• EXERCISE:
Copy every line of the data in which the word "Right" occurs.

********************

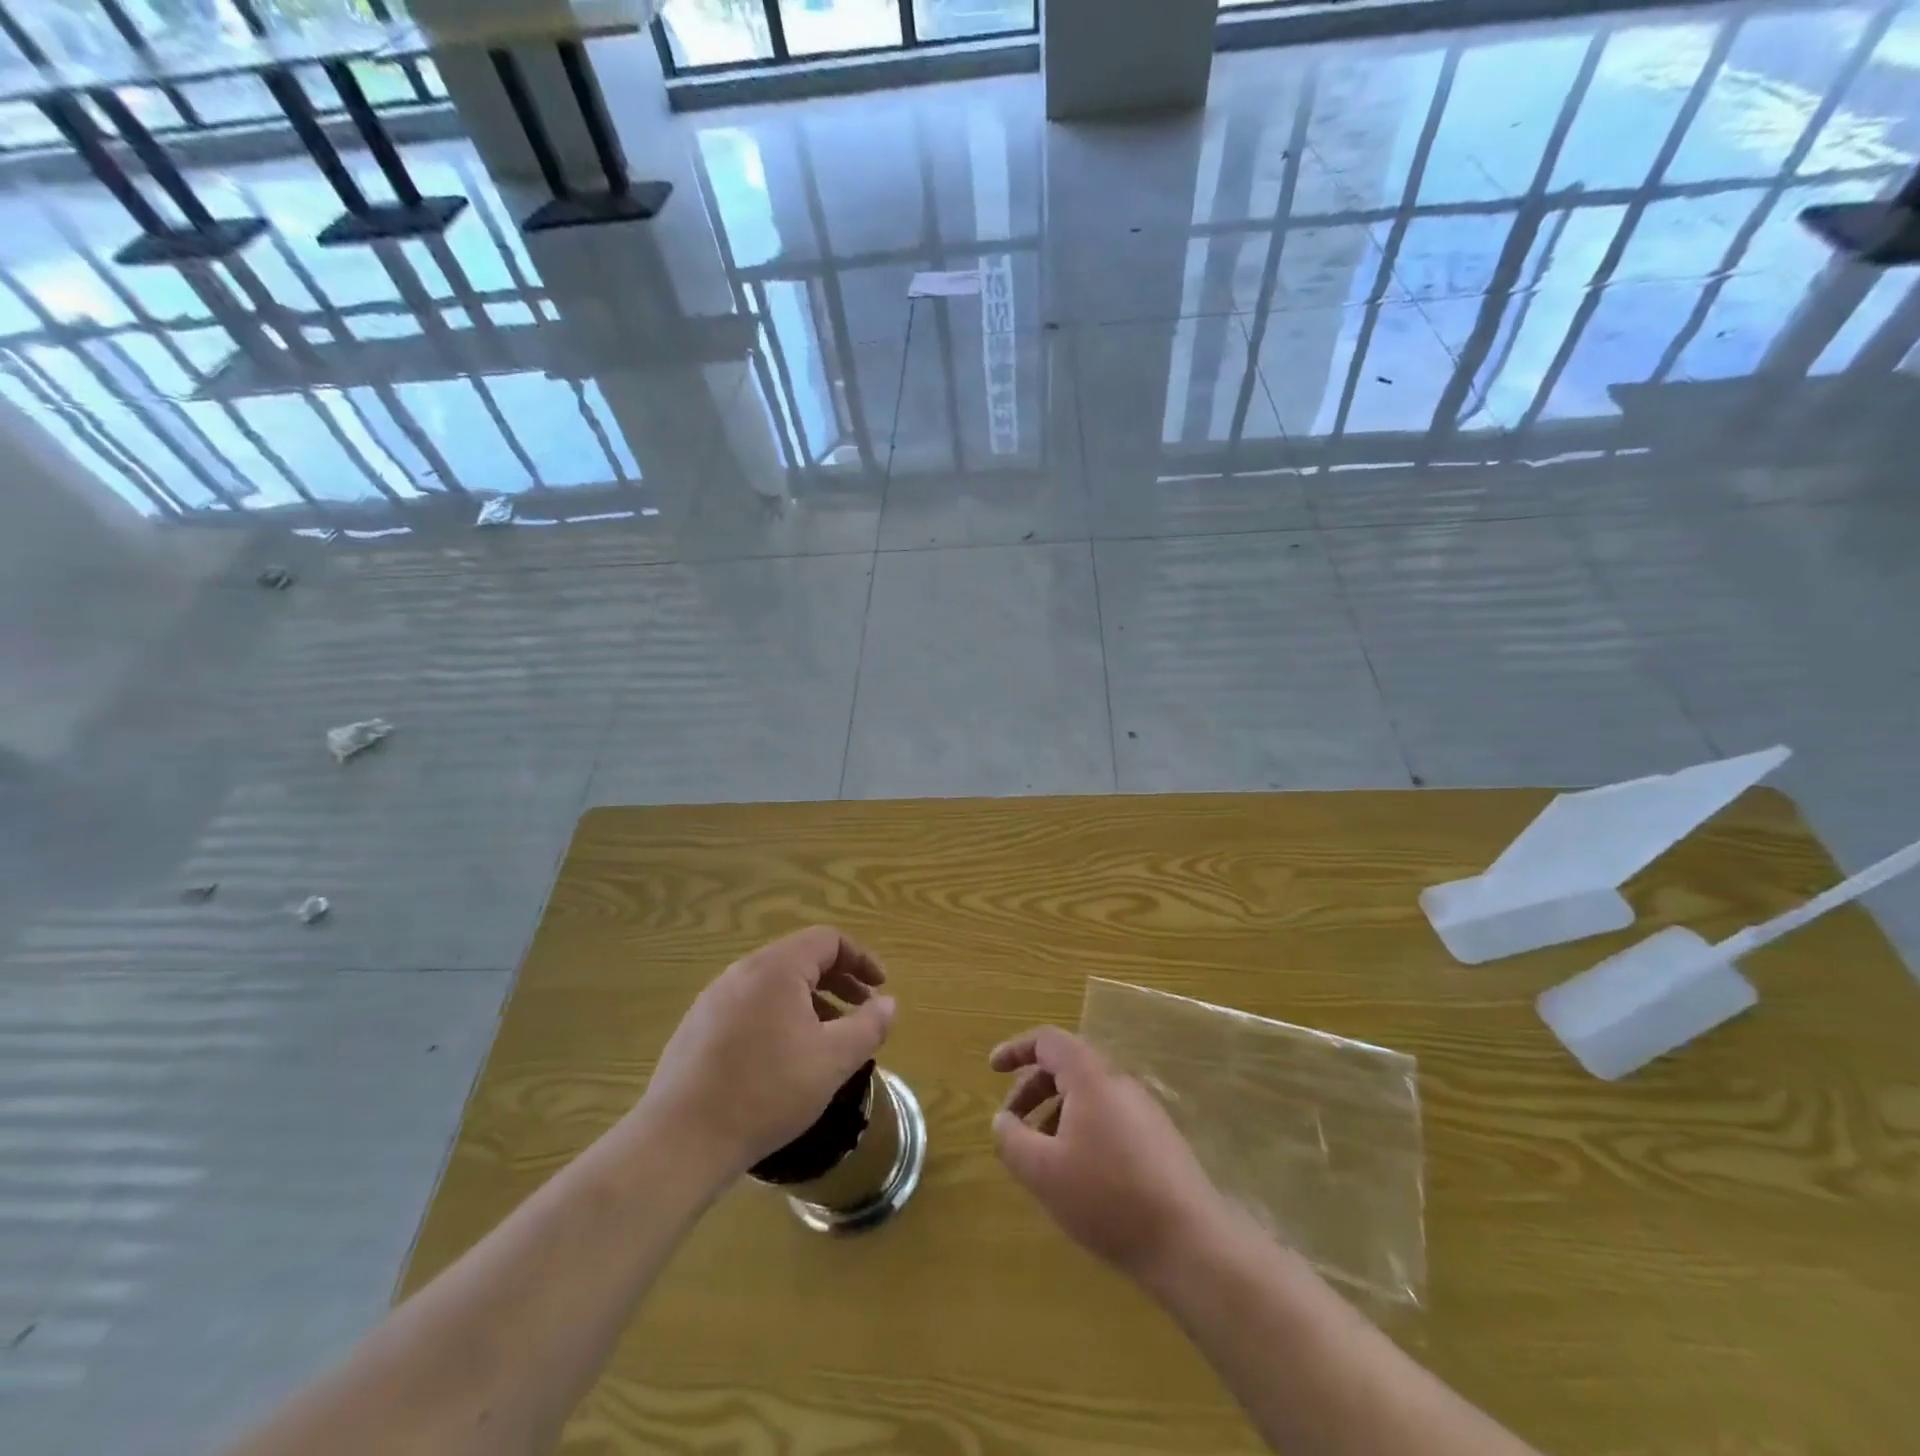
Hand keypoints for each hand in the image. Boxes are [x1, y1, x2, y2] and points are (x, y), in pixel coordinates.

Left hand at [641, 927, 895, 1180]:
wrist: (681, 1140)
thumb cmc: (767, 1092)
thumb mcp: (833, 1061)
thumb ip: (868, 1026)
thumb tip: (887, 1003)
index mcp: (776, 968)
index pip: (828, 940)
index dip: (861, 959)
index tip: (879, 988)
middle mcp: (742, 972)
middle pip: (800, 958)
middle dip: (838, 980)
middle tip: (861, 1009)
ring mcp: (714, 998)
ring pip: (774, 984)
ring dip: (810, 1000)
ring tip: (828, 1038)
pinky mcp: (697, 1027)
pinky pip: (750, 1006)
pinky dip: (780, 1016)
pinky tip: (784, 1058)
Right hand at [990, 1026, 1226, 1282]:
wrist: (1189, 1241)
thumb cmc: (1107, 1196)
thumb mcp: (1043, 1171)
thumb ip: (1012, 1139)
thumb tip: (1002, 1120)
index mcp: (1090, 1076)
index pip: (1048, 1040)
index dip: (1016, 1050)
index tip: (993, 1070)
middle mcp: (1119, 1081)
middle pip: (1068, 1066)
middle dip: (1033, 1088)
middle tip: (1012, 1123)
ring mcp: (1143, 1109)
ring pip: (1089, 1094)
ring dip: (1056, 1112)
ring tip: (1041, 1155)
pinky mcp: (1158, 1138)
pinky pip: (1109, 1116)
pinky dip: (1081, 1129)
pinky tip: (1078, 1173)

********************

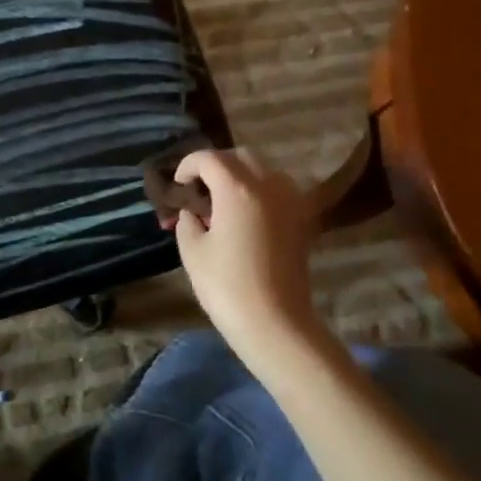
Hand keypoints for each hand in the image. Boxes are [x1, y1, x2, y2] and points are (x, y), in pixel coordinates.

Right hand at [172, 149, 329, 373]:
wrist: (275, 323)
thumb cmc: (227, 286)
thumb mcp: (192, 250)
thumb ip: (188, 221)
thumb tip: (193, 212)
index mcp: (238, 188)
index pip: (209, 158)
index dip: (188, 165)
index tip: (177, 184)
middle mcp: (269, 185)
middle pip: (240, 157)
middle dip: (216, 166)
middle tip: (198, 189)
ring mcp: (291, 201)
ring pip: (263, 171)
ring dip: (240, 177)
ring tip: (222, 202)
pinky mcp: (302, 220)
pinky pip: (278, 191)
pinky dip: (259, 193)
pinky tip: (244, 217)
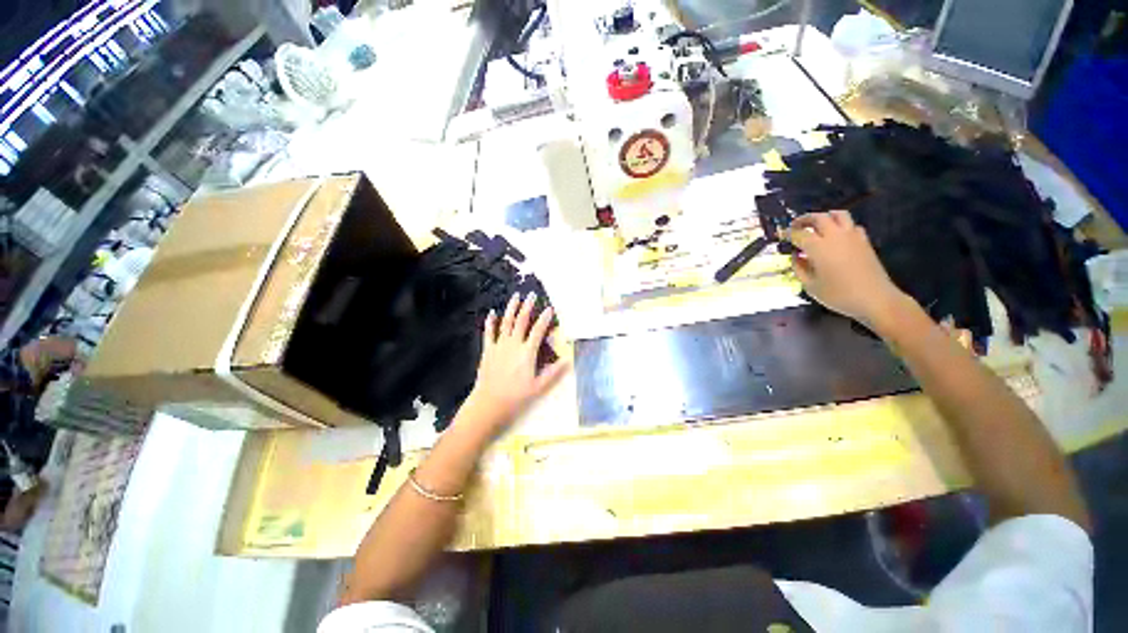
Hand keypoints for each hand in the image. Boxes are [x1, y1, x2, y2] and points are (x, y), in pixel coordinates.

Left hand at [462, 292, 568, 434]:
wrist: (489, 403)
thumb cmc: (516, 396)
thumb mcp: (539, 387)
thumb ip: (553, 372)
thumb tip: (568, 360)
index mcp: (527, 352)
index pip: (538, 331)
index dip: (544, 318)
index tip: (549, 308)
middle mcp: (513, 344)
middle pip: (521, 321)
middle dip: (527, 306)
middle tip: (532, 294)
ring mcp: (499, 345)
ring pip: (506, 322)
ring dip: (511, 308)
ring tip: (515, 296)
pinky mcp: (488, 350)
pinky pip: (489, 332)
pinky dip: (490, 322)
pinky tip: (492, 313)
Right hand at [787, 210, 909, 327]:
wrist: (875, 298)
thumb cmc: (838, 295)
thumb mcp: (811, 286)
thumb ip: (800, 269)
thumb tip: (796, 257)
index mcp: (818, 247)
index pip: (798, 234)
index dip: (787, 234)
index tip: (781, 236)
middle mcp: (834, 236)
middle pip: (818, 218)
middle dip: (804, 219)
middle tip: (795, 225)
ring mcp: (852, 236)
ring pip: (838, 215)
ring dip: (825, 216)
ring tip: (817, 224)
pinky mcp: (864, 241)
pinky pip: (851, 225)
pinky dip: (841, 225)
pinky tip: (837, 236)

********************

• WORKED SOLUTION:
Right hand at [990, 1026, 1226, 1282]:
Right hand at [172, 149, 329, 373]:
Right hand at [787, 210, 909, 327]:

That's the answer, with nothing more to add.